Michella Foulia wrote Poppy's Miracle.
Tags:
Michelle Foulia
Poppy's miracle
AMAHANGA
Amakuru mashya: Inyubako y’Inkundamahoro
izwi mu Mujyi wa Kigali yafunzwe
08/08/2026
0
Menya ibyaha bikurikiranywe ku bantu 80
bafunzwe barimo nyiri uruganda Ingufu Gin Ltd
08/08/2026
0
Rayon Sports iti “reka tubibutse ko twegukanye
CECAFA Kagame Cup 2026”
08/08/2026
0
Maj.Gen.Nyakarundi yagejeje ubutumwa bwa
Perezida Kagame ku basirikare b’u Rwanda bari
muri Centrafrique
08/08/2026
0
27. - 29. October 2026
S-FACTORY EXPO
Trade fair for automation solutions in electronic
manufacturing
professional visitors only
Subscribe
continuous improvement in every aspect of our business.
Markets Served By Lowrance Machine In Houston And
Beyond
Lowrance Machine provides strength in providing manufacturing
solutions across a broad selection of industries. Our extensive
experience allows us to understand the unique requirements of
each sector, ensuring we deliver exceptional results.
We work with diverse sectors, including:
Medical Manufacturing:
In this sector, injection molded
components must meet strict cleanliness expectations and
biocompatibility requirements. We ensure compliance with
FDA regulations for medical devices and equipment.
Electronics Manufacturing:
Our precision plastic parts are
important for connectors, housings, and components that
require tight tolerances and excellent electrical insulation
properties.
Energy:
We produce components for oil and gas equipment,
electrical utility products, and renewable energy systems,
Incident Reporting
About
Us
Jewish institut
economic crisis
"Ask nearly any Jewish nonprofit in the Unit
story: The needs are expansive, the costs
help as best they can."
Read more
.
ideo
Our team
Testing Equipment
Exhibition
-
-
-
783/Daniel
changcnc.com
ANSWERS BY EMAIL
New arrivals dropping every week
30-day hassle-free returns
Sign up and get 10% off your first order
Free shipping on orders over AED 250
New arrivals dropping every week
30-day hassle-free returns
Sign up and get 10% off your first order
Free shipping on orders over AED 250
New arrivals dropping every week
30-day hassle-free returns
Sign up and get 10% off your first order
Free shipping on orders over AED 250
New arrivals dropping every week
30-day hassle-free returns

══════════

### Exercise instructions
Using the records given above, list every line that includes the word "with".

### Problem solution
We work with diverse sectors, including:
biocompatibility requirements. We ensure compliance with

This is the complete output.